## EXPLORE THE MATERIAL
1. In the article on the Clitheroe v Bond appeal, what share of her mother's estate did the first instance judge award Susan Bond?
2. Summarize the article on the Clitheroe v Bond appeal in two sentences.
3. Reproduce the portion of the article on the Clitheroe v Bond appeal between "Does cutting one" and "EWHC 1185 (Ch).", inclusive.

## DOCUMENT SEGMENT
Does cutting one of your children out of your Will suggest that you are suffering from an “insane delusion”? The High Court has been asked to consider this question in an appeal from the decision in Clitheroe v Bond  EWHC 1185 (Ch).
At the original trial, the court heard that the deceased, Jean Clitheroe, had left her entire estate to her son, John, after deciding that her daughter, Susan Bond, was a “shopaholic [who] would just fritter [the money] away”. Jean also believed that Susan had stolen items from her including Swarovski crystal jewellery, a gold watch, and a collection of Harry Potter books. Susan strongly denied these allegations, and challenged her mother’s Will on the grounds that she did not have “testamentary capacity” at the time she made it. The first instance judge agreed and, on the basis that Jean’s views about her daughter were “insane delusions”, awarded Susan half of her mother’s estate.
Testamentary capacity is one of the most common grounds for challenging a Will, which means asserting that at the time the Will was made (or when instructions for it were given), the person making it did not have the mental clarity required to make such a significant decision. But how should the court assess capacity? John’s appeal is made on the basis that the traditional test of capacity is out of date and that a more modern test should be used.

## Items excerpted from a collection
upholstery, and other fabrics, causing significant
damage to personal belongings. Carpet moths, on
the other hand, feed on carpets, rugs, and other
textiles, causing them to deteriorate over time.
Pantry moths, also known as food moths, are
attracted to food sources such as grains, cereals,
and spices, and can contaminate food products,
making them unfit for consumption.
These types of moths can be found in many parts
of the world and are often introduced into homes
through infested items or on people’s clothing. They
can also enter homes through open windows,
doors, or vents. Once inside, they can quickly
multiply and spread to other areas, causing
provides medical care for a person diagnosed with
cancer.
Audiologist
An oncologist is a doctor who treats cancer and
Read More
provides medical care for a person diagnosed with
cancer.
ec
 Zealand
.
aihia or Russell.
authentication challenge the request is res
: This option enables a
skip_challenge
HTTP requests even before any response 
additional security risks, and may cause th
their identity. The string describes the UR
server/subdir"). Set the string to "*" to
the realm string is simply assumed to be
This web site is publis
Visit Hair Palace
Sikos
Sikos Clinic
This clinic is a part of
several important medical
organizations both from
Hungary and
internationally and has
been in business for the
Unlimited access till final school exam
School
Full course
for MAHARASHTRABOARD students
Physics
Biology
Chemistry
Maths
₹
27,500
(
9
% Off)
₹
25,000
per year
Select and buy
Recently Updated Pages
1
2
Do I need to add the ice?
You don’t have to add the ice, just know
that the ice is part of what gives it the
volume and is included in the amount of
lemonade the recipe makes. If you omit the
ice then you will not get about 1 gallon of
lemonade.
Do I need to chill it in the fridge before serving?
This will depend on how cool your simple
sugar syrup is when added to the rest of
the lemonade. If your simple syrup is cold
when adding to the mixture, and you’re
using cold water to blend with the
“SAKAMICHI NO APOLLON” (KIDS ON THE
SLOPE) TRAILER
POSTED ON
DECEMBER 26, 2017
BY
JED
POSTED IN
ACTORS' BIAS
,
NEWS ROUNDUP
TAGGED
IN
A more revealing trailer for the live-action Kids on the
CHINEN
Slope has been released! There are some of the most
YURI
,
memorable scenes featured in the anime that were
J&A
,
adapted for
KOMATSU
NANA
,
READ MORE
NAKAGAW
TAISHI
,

## ANSWERS FOR THE TASKS
1. Half of her mother's estate.

2. At the original trial in Clitheroe v Bond, Jean Clitheroe had left her entire estate to her son John, believing her daughter Susan was a shopaholic who had stolen from her, and the judge found these views were "insane delusions" and awarded Susan half the estate on the grounds that Jean lacked testamentary capacity. John has appealed to the High Court, arguing that the traditional test of capacity is out of date and a more modern test should be used.

3.
Does cutting one of your children out of your Will suggest that you are suffering from an “insane delusion”? The High Court has been asked to consider this question in an appeal from the decision in Clitheroe v Bond  EWHC 1185 (Ch).